Notre article sur l'arrêt de la CAA de Lyon : Plus-value immobilière et prix d'acquisition : de l'opposabilité de la ventilation figurant dans la partie normalisée de l'acte de vente initial
Notre article sur l'arrêt du Conseil d'Etat : Cession portant sur une partie d'un bien : la mention du prix dans la partie normalisée d'un acte ne vaut pas "prix stipulé" pour le calcul de la plus-value immobilière
Pour mémoire, il ressort de l'analyse du Conseil d'Etat que, les mentions unilatérales figurant dans la partie normalisée de l'acte de vente immobilière destinée aux formalités de publicité foncière, notamment lorsqu'elles émanent des seuls vendeurs et visent uniquement le calcul de leur propre plus-value, ne peuvent être considérées comme un "prix stipulé" au sens de l'article 150 VB du CGI pour le calcul de la plus-value immobilière.
La Cour administrative d'appel de Lyon a modifié son analyse initiale et donné raison à la contribuable sur toute la ligne.

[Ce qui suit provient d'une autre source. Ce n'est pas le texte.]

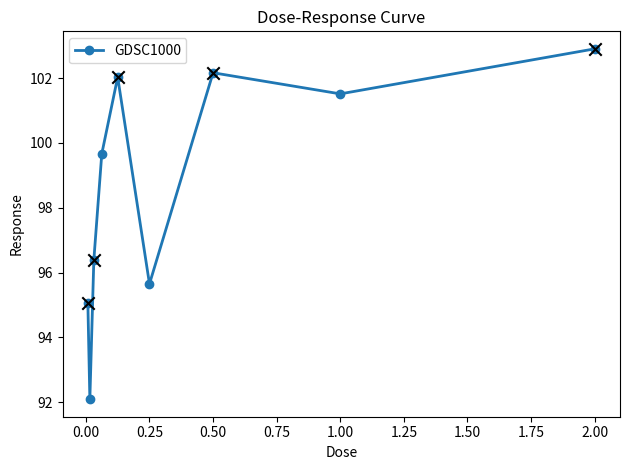

How many points are lower than both their immediate neighbors (excluding endpoints)?

3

- La Cour a tout d'aboord rappelé que la charge de la preuve de la valeur vénale qu'elle entendait substituer à celle déclarée par le contribuable incombait à l'administration. Or, elle a estimé que l'administration avait échoué à apporter cette preuve. Le simple fait de se référer à une déclaration effectuée par les vendeurs en 2004 pour leurs propres besoins fiscaux est jugé insuffisant. Cette déclaration n'est pas opposable à l'acquéreur et l'administration n'apporte aucun élément pour justifier que le chiffre qui y figure correspondrait à la valeur vénale réelle du bien.
- Puis, la Cour a validé la méthode alternative utilisée par la contribuable. Elle énonce un principe essentiel en matière d'évaluation immobilière : en l'absence de transactions comparables, il faut utiliser une méthode permettant d'approcher au mieux le jeu normal de l'offre et de la demande. Pour un terrain à bâtir...

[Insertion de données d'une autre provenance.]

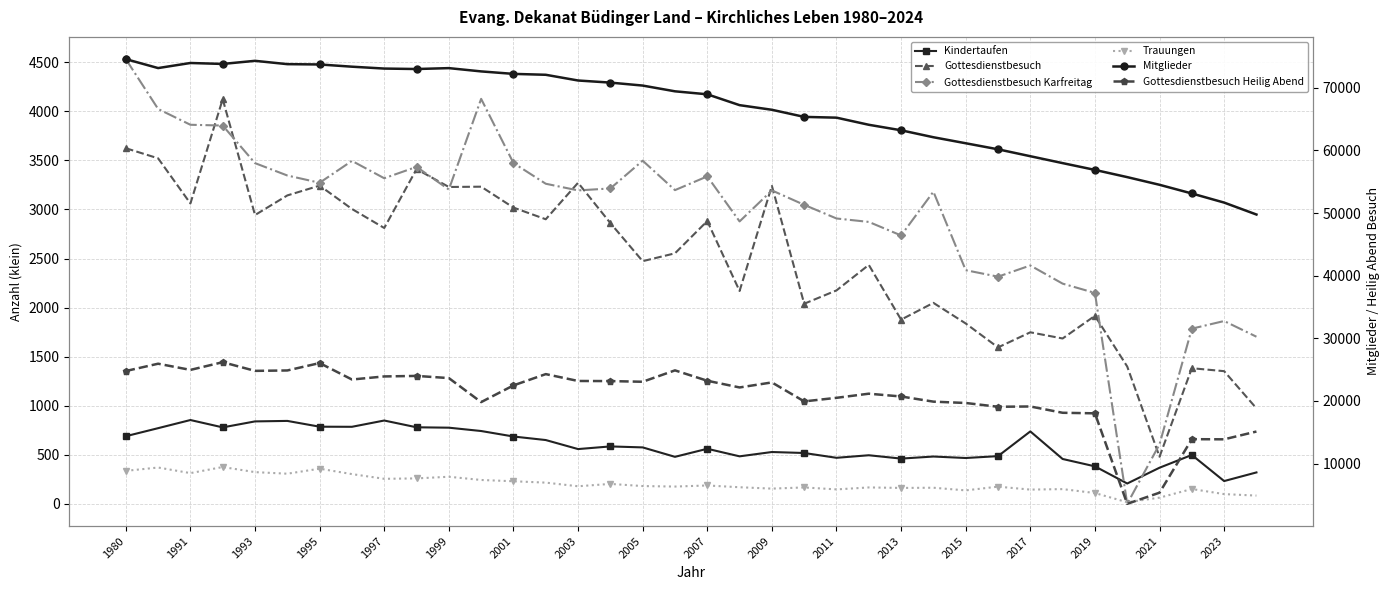

At how many categories does at least one series exceed 43359?

36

...sa valorisation est dépendante des droits à construire qui y sont attachés
La Cour relève le fait, déterminant, que des permis de construire avaient été délivrés juste avant l'acquisition de 2004, ce qui rendait ce potentiel constructible certain et non hypothétique. Par conséquent, la méthode consistant à ventiler le prix global d'acquisition au prorata des surfaces constructibles est jugée parfaitement fondée.